Et finalement, le miracle c'est de retrouver ce que je ne savais pas avoir perdu. c'est de retrouver tout "comme au premier jour". Tout est intact, non par rapport à une image d'autrefois que le temps aurait lessivée et dont il ne resterait que le filigrane automatique, mais comme la virginité dont on parlerait à propos d'une femme dont le mariage n'aurait jamais été consommé. (p.62) »
«
Face à ce qui se dérobe », c'est à ce titre d'
Henri Michaux, et à ce qu'il désigne de la volatilité de notre perception, que
Paule du Bouchet fait plusieurs fois référence dans ce nouveau récit, un retour dans les Andes qui nous fait partager, avec la plus sensible des poésies et une vraie réflexion sur la relation entre notre mémoire et notre identité, ses émotions face à la résurgence de l'oublié et au passage du temps.

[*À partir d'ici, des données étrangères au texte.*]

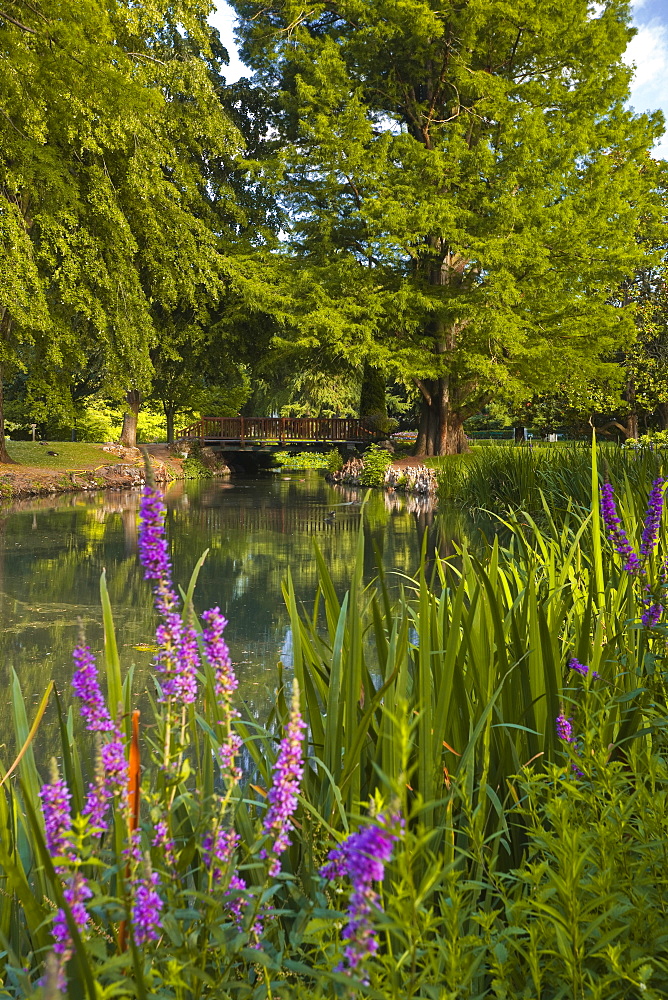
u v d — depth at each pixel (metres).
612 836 1.17
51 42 14.20
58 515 13.45
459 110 23.03
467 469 16.56
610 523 2.28
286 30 24.77
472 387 25.23
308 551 9.05
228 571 7.70
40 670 4.38
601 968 1.15
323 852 1.30
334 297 23.36
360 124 21.28
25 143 15.02
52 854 0.92
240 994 1.02
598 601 2.30
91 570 7.84
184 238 20.17
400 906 0.81
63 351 18.20
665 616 2.00
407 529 11.14
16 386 33.78
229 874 1.04
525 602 2.06
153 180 18.38
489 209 21.19
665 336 24.86
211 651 1.19
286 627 5.35
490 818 1.63
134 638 5.09
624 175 24.30
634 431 27.95
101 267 16.67
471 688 1.88
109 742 1.11
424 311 23.27
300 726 1.04
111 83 14.55
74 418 21.19
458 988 0.94
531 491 11.46
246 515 13.73
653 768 1.46
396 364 21.66
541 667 1.81
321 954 1.15
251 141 29.69
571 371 22.91
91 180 16.84
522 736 1.79
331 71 22.06
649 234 25.73
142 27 17.78
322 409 44.44
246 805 1.55
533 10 21.80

A la fin de l'année 1974, l'écrivaine est partie, avec son compagnon d'alors, dans un village d'Indiens quechua (qui, vivant bien à l'écart sur les hauteurs de l'Altiplano péruvien, ne l'attendait pas), pour y vivre pendant quelques mois. Revenue en Europe, séparée très vite de son ami, ce séjour à l'écart de tout est devenu rapidement comme une parenthèse exceptionnelle dans son existence, comme un moment isolé, sans écho avec le reste de sa vie.

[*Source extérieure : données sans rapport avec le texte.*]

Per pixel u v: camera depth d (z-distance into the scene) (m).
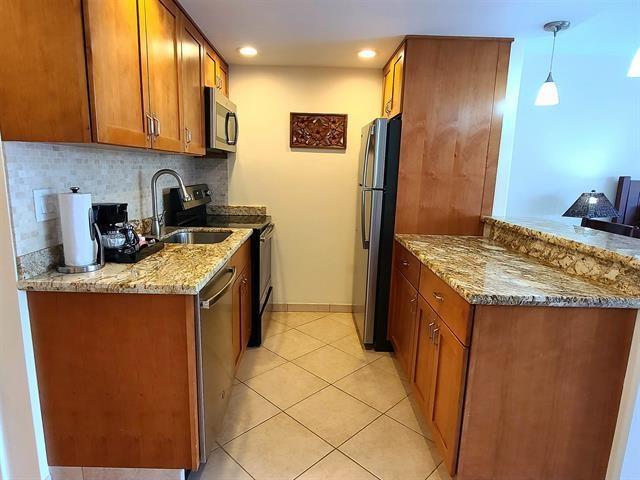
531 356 1.42
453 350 1.54
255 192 3.40
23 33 1.20
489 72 2.51
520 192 3.78
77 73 1.21
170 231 2.50
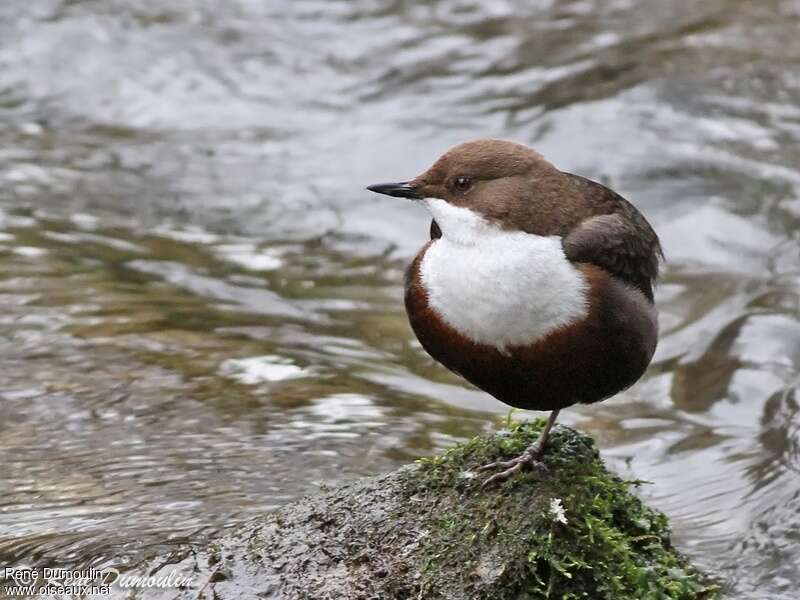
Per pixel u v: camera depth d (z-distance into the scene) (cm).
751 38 2033
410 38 2100
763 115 1820
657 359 1334
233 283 1448
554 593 789
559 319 809
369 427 1102
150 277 1438
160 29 2105
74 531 885
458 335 829
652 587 806
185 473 988
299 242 1591
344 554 808
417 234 1636
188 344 1257
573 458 859
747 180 1691
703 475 1086
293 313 1380
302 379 1199
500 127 1827
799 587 911
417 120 1867
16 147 1805
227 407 1119
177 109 1928
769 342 1333
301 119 1897
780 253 1546
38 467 993
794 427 1150
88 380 1153
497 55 2033
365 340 1326
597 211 850
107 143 1834
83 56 2036
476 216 831
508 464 845
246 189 1716
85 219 1597
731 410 1213
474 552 795
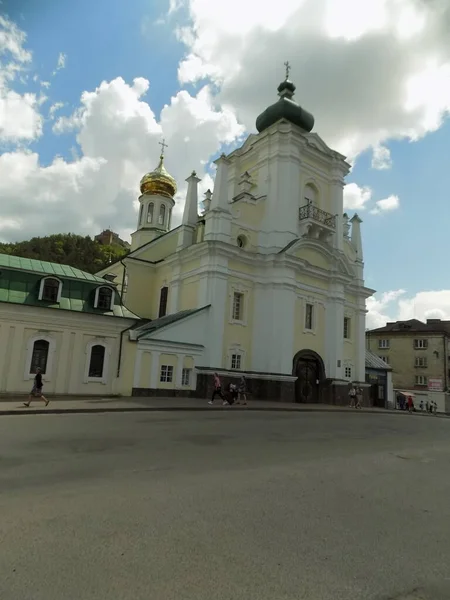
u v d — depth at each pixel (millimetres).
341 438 13797
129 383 25641
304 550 4836
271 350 30812
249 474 8094
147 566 4289
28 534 4977
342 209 37906
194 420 16391
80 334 24875
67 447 10062
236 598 3777
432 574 4410
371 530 5570
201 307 29547
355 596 3906
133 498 6395
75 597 3705
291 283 31844
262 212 33906
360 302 38656
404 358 67062
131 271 37344
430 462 10547
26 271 24688
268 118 36000
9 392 22688
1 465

Contemplant avec leur auteur, quelque quarante-deux ans plus tard, des photos prises dans cette même communauté d'Hampatura par Jean-Patrick, un photographe que le couple avait aidé à s'installer dans le village juste avant leur départ, devenu depuis un ami, elle conçoit avec lui l'idée d'un nouveau voyage. Mais ce n'est que trois ans plus tard, alors qu'en rangeant sa bibliothèque elle tombe sur une feuille de lettre pliée dans laquelle le fils de ses hôtes indiens lui rappelait sa promesse de leur rapporter des « mariposas » (pas des papillons, mais des hameçons, selon le beau nom métaphorique donné à ces ustensiles par les quechuas du coin…) lors d'un prochain séjour, que ce projet prend brusquement un caractère d'urgence. Et les deux amis de prendre, en juin 2019, leurs billets pour Lima « comme on se jette d'un promontoire trop haut »…

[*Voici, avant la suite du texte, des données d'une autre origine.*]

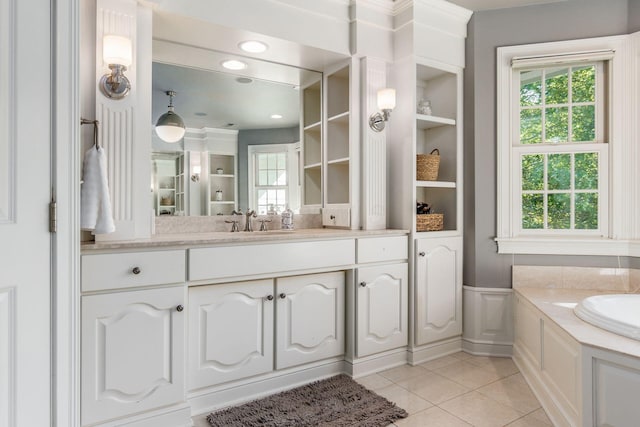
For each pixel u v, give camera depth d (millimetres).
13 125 1257
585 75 2820
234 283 2088
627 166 2680
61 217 1383
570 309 2180
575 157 2834
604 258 2699
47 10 1343
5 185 1239
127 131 1874
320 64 2809
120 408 1707
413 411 2041
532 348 2348
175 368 1843
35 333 1312
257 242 2078
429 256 2756
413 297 2686
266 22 2299
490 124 2873
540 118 2906
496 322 2834
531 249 2781
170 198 2424
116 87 1820
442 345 2838
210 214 2547
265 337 2189
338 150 3020
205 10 2109
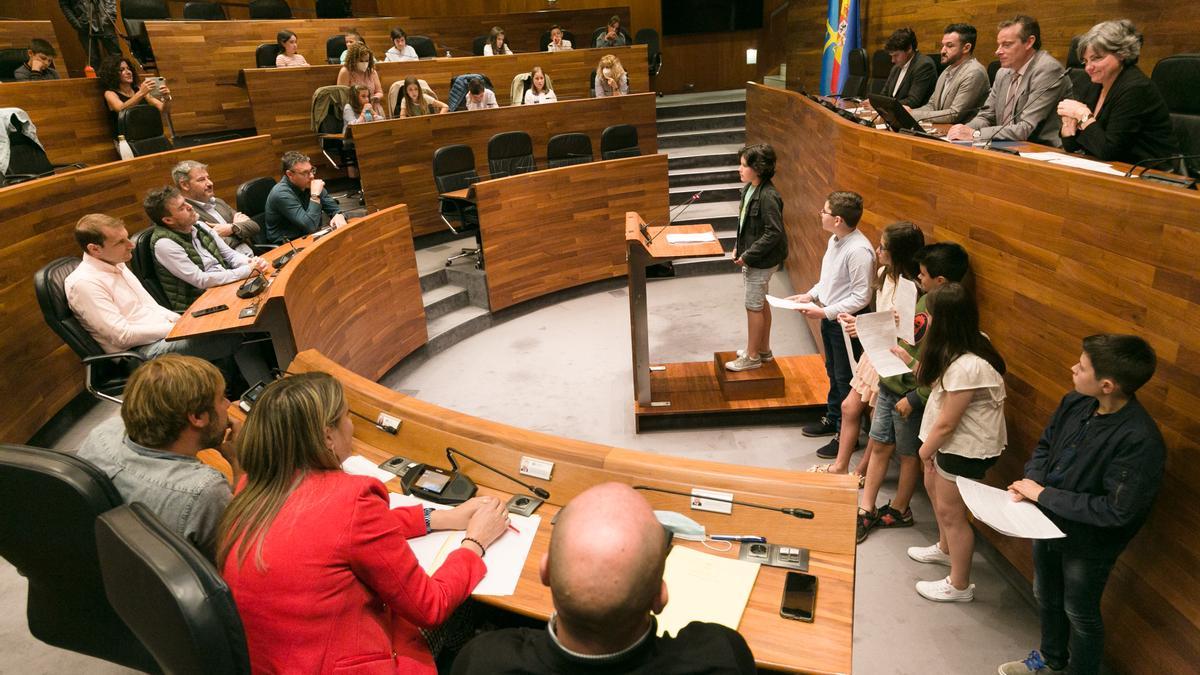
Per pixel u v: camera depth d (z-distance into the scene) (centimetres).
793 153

Au village, Paule tombe dans les bras de son filleul, ce Juan de Dios, dont elle était devenue la « madrina » en lui coupant les cheveux lorsqu'il avait neuf ans. Rien n'est plus pareil, quand les chemins sont devenus plus carrossables et que la tôle a remplacé les herbes de la chaume sur les toits, quand beaucoup des femmes et des hommes d'alors ont disparu aussi, et pourtant, tout demeure, ou mieux tout ressurgi, envahissant avec une puissance sauvage le coeur et l'esprit. Paysages « à couper le souffle », senteurs et goûts (jusqu'à ceux de ces « chuños » et « morayas », préparations dont
Paule du Bouchet n'aime ni la saveur ni la consistance, mais qu'elle s'oblige parfois à manger !), travaux quotidiens et fêtes rituelles…, la conscience navigue entre un « avant » (que l'auteure se garde de juger comme « mieux ») et le présent, montrant comment l'expérience actuelle est irriguée sans cesse par ce lien au passé oublié. Jusque dans l'harmonie des
moments partagés :
« Ce rire d'autrefois. Quand nous ne comprenions pas ce que l'on nous disait, il y avait ces éclats de rire. Ce n'étaient pas des rires moqueurs, jamais. J'avais mis plusieurs semaines à rire avec eux, avec elles plutôt, les femmes, qui ne parlaient pas du tout l'espagnol et avec qui je n'avais, a priori, aucun moyen de communiquer. J'avais fini par avoir des amies de rire, de travail des mains, d'épluchage de patates, de filage de laine. D'entraide, de portage d'eau, de dons minuscules et essentiels. Des amies sans langue commune. Sinon ce rire d'avant les mots. » (p.74)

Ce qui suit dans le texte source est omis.